--- Reading passage ---

It’s been a crazy marketing rollercoaster for a while now. Brands and marketers had to rapidly adjust to the pandemic marketing era before facing the daily new stream that is filled with the war in Ukraine, the Cost of Living crisis, and consumer concerns about rising energy bills.
Never more so than during these uncertain times, consumers are demanding more and more from their brand connections. Immediate response rates to customer service demands, ethical and sustainable business operating practices, fair and transparent treatment of their personal data and they want to feel truly seen and valued by their chosen service provider.
It can feel like a rather confusing maze….how best to connect with your audience, perhaps even more so for brands in the Financial sector. However, by utilising various marketing tactics, including SEO and PPC, you can ensure you can still deliver the maximum number of leads for your business.
Financial firms face a heap of unique challenges to their marketing, communications and content strategies.
Not only do financial brands have to be rigorous in their adherence to industry standards, ethics and compliance requirements BUT they also carry a huge weight of responsibility to their customers. After all, wrong or poor financial advice can be utterly damaging to their target audience.
Google has taken great steps to create specific algorithmic considerations for information it sees as important relating to fields such as financial advice, current events, politics, legal advice and such.

--- Provided data ---

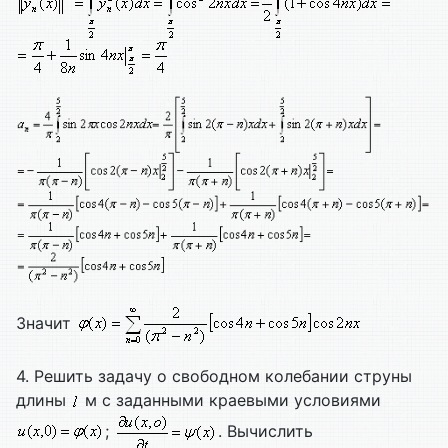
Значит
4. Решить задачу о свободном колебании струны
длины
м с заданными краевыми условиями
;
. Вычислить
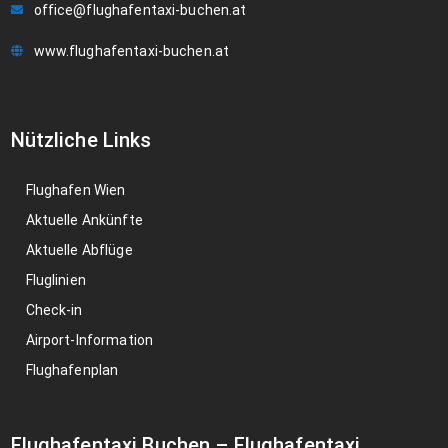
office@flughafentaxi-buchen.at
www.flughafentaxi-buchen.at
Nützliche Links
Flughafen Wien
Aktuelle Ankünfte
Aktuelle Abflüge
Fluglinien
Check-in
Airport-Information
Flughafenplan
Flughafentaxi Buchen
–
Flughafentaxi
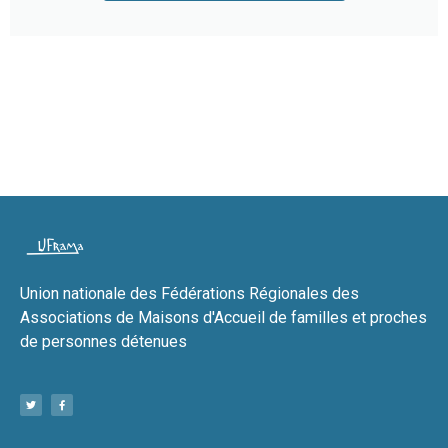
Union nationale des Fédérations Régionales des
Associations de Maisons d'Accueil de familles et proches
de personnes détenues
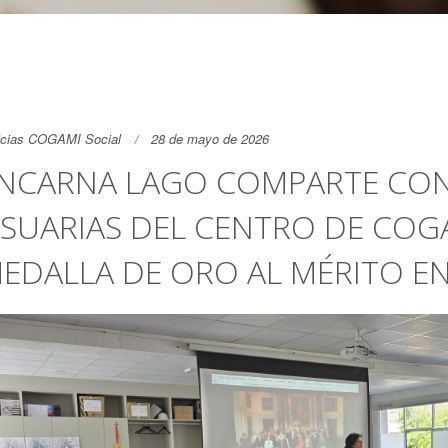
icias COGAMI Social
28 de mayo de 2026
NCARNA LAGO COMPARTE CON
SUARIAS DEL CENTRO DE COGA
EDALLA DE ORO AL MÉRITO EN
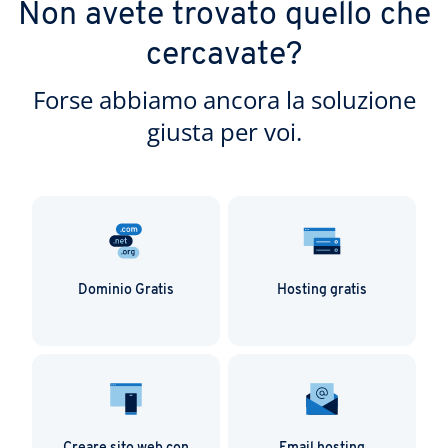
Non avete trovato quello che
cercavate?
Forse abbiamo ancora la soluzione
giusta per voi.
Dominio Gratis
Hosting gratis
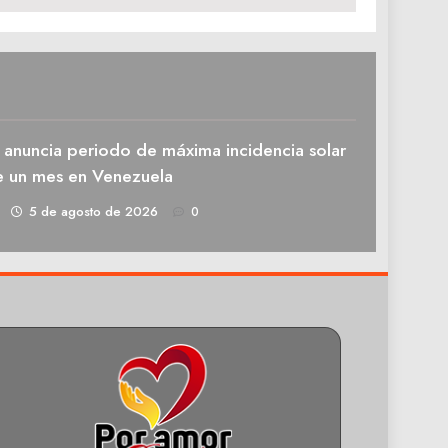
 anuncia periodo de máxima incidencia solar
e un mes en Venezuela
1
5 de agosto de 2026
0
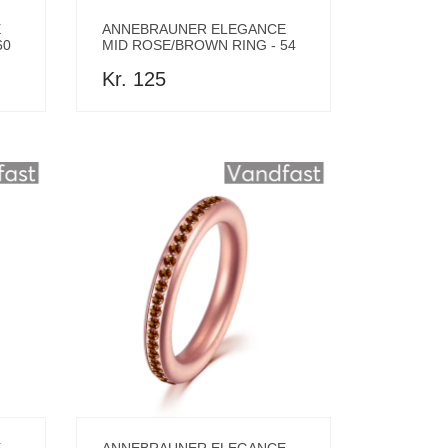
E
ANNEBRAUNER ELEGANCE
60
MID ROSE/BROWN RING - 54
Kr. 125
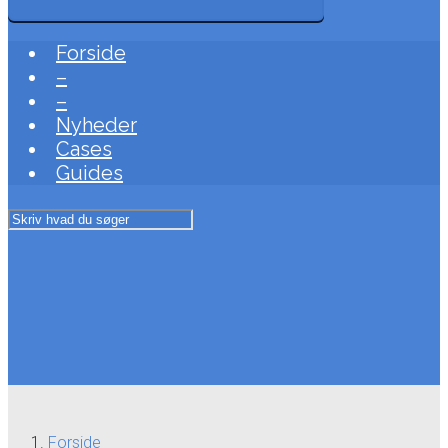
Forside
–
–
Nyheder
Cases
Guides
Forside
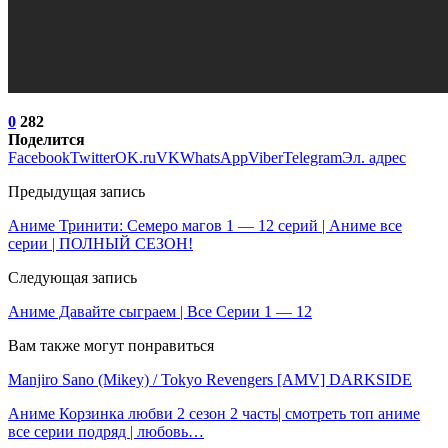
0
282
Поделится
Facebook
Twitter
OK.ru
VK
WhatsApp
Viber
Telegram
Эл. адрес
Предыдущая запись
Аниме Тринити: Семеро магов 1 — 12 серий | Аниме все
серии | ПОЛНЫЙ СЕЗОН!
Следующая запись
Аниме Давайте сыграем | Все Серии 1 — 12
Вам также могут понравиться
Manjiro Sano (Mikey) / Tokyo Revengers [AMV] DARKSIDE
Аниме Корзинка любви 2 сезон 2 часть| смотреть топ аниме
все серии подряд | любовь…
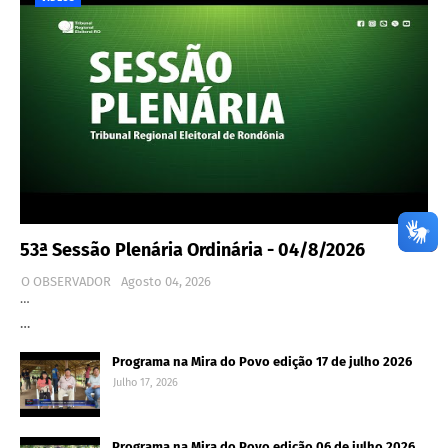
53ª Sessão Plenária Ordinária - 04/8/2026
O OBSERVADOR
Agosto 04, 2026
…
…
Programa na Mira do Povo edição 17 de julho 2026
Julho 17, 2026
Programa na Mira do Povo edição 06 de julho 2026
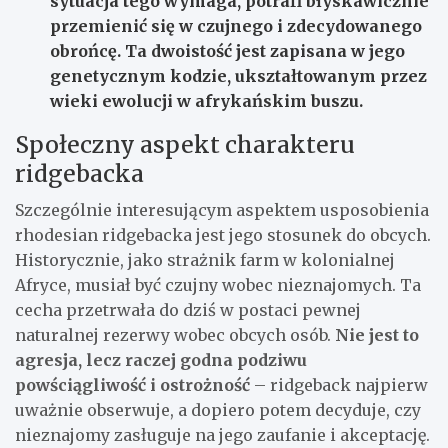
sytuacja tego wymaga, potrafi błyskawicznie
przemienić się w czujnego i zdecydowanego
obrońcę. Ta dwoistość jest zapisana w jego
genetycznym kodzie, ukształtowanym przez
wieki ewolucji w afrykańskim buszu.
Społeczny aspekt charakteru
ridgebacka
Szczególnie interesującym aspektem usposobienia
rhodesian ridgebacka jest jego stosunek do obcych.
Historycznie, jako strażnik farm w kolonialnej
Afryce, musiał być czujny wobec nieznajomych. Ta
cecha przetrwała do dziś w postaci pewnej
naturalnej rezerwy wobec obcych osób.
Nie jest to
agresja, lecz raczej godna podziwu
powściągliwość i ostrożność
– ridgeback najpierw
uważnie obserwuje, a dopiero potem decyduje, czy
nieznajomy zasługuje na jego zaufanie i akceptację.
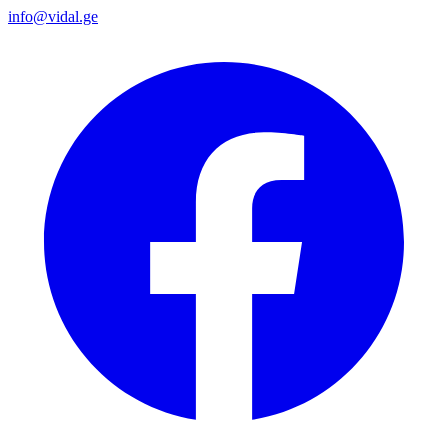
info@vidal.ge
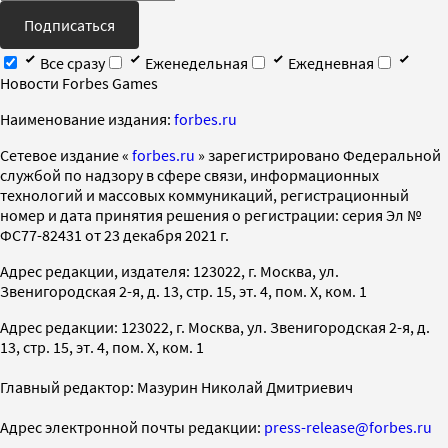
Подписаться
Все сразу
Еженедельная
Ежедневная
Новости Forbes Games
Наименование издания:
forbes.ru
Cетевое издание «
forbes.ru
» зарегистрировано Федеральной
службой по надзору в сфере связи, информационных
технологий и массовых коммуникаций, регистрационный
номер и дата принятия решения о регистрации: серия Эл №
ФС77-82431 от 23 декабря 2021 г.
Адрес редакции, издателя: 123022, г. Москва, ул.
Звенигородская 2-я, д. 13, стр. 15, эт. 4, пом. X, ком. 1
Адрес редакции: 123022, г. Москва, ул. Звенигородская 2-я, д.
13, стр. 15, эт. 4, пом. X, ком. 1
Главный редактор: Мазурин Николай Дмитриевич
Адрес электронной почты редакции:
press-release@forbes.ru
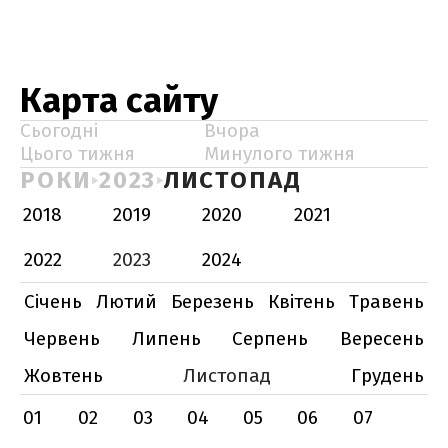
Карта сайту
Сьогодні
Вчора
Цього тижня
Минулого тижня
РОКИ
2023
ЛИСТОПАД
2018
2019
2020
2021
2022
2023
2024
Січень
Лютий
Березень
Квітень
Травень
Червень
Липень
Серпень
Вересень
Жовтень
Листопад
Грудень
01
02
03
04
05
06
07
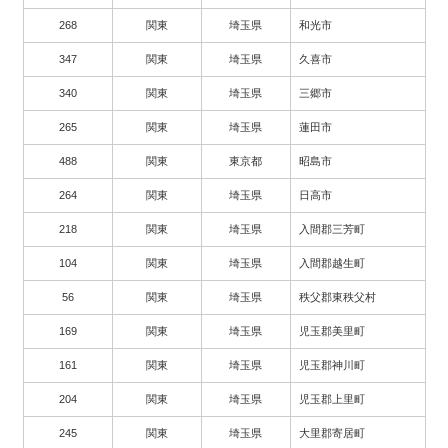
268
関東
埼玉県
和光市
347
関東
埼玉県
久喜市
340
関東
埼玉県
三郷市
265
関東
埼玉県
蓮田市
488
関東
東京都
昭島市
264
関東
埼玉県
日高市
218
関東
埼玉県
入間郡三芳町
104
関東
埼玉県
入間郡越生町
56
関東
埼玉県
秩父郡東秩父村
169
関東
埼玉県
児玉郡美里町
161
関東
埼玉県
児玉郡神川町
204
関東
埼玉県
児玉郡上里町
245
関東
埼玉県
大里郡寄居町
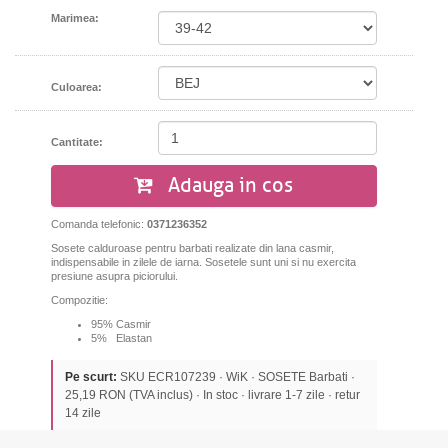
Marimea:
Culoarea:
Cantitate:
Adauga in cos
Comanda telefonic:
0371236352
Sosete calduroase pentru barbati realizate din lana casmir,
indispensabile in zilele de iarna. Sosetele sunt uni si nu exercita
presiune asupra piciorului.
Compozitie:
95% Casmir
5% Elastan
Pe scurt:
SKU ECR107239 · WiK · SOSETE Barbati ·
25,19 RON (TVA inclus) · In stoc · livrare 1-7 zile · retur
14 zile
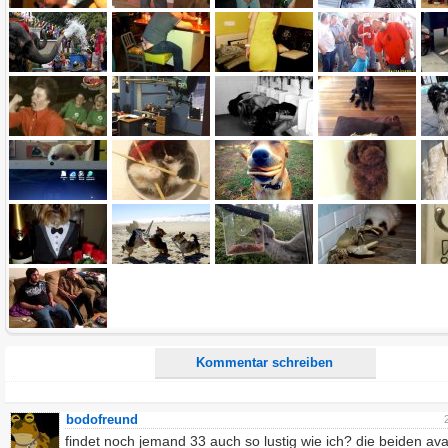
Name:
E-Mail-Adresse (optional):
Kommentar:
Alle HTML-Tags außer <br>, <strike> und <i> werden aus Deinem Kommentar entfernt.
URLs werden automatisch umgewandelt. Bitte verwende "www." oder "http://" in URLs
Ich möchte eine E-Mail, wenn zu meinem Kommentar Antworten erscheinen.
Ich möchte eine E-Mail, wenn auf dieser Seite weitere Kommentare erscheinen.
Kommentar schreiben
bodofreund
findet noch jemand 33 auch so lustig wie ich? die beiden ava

---

### Required actions
a. Quote the article on financial marketing between "It’s been a" and "chosen service provider.", inclusive.
b. Which fields does the article on financial marketing name as ones Google treats with specific algorithmic considerations?
c. Please carry on the article on financial marketing from the point where it stops.
The records are separate from the article on financial marketing.

### Solved problems
a.
It’s been a crazy marketing rollercoaster for a while now. Brands and marketers had to rapidly adjust to the pandemic marketing era before facing the daily new stream that is filled with the war in Ukraine, the Cost of Living crisis, and consumer concerns about rising energy bills.
Never more so than during these uncertain times, consumers are demanding more and more from their brand connections. Immediate response rates to customer service demands, ethical and sustainable business operating practices, fair and transparent treatment of their personal data and they want to feel truly seen and valued by their chosen service provider.

b. Financial advice, current events, politics, legal advice

c.
Google refers to important content, like financial advice such as YMYL content: Your Money, Your Life. This guideline has been around for a while and works together with Google’s other content guidelines which include:
The Search Quality Evaluator Guidelines have been updated three times: in July 2018, May 2019 and again in October 2021. These guidelines serve as a reference for Google’s human search evaluators…those are the folks who rate how well Google’s algorithm is doing its job. By this, we mean that they’re making sure the algorithm retrieves the most relevant and reliable search results from trusted sources for searchers so that they’re not provided with incorrect, invaluable, or misleading information.
YMYL content is “the type of information that, if presented inaccurately, untruthfully, or deceptively, could directly impact the reader’s happiness, health, safety, or financial stability.”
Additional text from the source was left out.